Uccise la moglie e nascose il corpo. Confermata la condanna a Dekleva

TREVISO. La prima sezione della Corte di cassazione mercoledì ha confermato per l’assassinio di Lucia Manca la condanna al marito Renzo Dekleva: 19 anni e otto mesi di reclusione per omicidio volontario, occultamento di cadavere e falsa denuncia di scomparsa. I giudici romani hanno accolto le richieste dell’avvocato di parte civile Antonio Bondi e della Procura generale, che ieri si erano battuti per la conferma della sentenza emessa nel marzo dello scorso anno dalla Corte d’appello di Venezia presieduta dal giudice Luisa Napolitano. La Corte di cassazione, inoltre, ha confermato le decisioni prese dai magistrati veneziani d’appello e dal giudice dell'udienza preliminare Marta Paccagnella per quanto riguarda il risarcimento alla parte civile: alla madre, ai fratelli e ai nipoti della vittima è stata riconosciuta una provvisionale di 386 mila euro mentre il complessivo risarcimento dovrà essere stabilito dal Tribunale civile con un’apposita causa. Dekleva, difeso dall’avvocato Pietro Someda, dovrà pagare anche le ulteriori spese del procedimento romano.

Per conoscere le motivazioni che hanno spinto i giudici romani a respingere il ricorso della difesa sarà necessario attendere alcune settimane, ma la sentenza ricalcherà ciò che avevano scritto i magistrati d’appello. Avevano sostenuto che c’erano «gravi e precisi indizi fra loro concordanti», rilevando anche l’esistenza di almeno tre bugie e contraddizioni dell'imputato.

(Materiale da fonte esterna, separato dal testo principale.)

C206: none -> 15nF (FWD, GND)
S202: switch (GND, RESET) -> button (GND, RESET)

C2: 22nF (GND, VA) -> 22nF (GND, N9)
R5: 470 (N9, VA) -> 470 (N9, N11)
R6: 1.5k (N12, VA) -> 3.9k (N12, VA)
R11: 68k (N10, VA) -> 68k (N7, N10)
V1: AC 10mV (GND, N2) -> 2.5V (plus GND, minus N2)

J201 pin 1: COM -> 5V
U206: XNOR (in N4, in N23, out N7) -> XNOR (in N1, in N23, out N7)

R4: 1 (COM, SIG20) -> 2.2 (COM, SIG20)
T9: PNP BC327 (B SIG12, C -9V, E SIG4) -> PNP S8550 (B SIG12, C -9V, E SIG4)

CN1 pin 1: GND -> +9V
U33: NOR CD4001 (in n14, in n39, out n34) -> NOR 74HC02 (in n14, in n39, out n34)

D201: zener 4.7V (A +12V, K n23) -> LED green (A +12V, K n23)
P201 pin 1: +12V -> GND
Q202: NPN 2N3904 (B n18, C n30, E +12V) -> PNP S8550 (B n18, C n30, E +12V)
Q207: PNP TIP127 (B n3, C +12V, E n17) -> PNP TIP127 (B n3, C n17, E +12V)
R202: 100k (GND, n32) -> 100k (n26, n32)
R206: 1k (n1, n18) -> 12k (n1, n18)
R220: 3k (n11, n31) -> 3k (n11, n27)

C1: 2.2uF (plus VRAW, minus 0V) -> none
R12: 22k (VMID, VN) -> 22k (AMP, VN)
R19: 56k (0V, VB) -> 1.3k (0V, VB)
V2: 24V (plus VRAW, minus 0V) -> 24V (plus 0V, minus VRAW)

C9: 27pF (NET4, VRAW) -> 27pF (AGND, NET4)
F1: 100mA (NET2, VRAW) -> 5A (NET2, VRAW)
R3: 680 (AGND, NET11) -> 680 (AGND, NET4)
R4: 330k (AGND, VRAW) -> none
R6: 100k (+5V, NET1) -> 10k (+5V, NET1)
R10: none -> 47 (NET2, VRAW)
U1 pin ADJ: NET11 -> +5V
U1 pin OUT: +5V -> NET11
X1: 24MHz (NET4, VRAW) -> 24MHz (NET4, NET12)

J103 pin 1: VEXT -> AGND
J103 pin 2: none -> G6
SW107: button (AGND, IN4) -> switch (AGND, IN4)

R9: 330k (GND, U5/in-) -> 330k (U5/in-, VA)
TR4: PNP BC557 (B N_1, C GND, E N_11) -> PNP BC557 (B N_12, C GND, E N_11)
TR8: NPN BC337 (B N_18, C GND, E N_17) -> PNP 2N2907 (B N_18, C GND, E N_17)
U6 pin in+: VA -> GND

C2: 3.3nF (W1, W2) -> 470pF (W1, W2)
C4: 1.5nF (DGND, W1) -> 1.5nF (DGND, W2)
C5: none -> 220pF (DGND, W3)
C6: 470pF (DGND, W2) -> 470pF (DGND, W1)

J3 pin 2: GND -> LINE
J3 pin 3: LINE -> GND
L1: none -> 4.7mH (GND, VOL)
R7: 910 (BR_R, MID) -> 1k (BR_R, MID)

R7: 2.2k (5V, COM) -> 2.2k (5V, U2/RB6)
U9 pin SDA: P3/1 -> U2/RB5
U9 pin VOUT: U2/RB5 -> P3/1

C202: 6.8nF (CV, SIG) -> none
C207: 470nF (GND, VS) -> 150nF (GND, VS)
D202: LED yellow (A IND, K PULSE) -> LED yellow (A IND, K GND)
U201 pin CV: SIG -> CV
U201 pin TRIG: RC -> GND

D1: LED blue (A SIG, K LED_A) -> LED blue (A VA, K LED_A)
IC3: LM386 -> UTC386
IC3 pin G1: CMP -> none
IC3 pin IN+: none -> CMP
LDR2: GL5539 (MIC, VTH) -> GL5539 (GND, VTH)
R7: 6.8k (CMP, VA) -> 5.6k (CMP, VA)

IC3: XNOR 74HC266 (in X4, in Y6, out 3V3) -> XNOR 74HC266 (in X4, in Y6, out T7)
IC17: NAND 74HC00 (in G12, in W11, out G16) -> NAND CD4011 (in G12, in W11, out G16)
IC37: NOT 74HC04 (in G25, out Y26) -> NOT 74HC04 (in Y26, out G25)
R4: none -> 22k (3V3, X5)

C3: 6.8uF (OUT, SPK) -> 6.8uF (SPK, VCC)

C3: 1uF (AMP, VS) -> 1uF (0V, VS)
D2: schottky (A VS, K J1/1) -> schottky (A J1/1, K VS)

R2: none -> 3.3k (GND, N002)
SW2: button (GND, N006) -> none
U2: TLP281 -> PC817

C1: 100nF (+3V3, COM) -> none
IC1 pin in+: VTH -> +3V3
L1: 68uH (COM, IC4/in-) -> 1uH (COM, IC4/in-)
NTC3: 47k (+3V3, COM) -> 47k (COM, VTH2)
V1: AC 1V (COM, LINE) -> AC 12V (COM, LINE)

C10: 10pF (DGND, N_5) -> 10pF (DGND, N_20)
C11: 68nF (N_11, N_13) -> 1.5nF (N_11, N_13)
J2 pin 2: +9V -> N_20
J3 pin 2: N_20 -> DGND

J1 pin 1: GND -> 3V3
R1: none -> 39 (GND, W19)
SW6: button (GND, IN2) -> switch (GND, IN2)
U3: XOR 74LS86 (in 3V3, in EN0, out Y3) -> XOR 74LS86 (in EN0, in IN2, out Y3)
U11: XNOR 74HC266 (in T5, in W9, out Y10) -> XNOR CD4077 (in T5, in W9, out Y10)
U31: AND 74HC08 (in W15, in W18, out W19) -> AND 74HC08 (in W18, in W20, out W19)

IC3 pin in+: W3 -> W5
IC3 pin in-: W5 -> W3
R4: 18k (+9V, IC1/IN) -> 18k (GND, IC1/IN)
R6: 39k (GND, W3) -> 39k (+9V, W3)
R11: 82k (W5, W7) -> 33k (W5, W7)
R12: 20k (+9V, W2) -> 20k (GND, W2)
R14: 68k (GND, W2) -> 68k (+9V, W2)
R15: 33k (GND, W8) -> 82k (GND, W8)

Scrivendo avevano richiamato le indagini dei carabinieri coordinate dalla pm Francesca Crupi. «L'imputato», primo indizio, «è l'ultima persona che è stata vista con la moglie in vita nella casa coniugale (a Marcon, ndr) verso le 19.30 del 6 luglio 2011». Due: «La Manca è stata uccisa mentre si trovava nella sua abitazione, quando il suo cadavere venne rinvenuto il 6 ottobre 2011 a Cogollo del Cengio aveva indosso solo slip e abito da casa, né scarpe né oggetti e nemmeno quell'anello Damiani con zaffiri e brillanti che quotidianamente indossava quando usciva, ritrovato a casa dove era solita riporlo». Tre: «I coniugi Manca-Dekleva litigavano di frequente, da quando lei aveva casualmente scoperto la relazione extraconiugale del marito, anche se (...) per quanto sofferente e depressa, confidava ancora nella possibilità di recupero, tanto che aveva programmato di lì a poco una vacanza al mare con il marito». Quattro: «La vittima cominciava a temere le reazioni violente del marito nel corso dei litigi, come aveva confidato al fratello e a un'amica». Cinque: «Per gelosia Lucia Manca aveva “indagato” sulla relazione adulterina del marito, identificando l'amante, contattandola (....) le due donne stavano quindi per conoscere la verità e la possibilità per Dekleva di continuare a gestire la sua doppia vita era a quel punto a serio rischio». Sei: «La sera del 6 luglio, l'imputato aveva un appuntamento con l'amante (...) è plausibile immaginare che quell'uscita serale determinò una reazione della Manca». Sette: «È stato accertato (dallo scontrino autostradale con la sua impronta) che nella notte tra il 6 e il 7 luglio l'imputato, lasciata l'amante, dopo essere tornato a casa si recò in autostrada a Piovene Rocchetta, nella zona dove è stato trovato il corpo della moglie». Infine, la saliva di Lucia trovata dai carabinieri del Ris nel bagagliaio dell'auto di lui.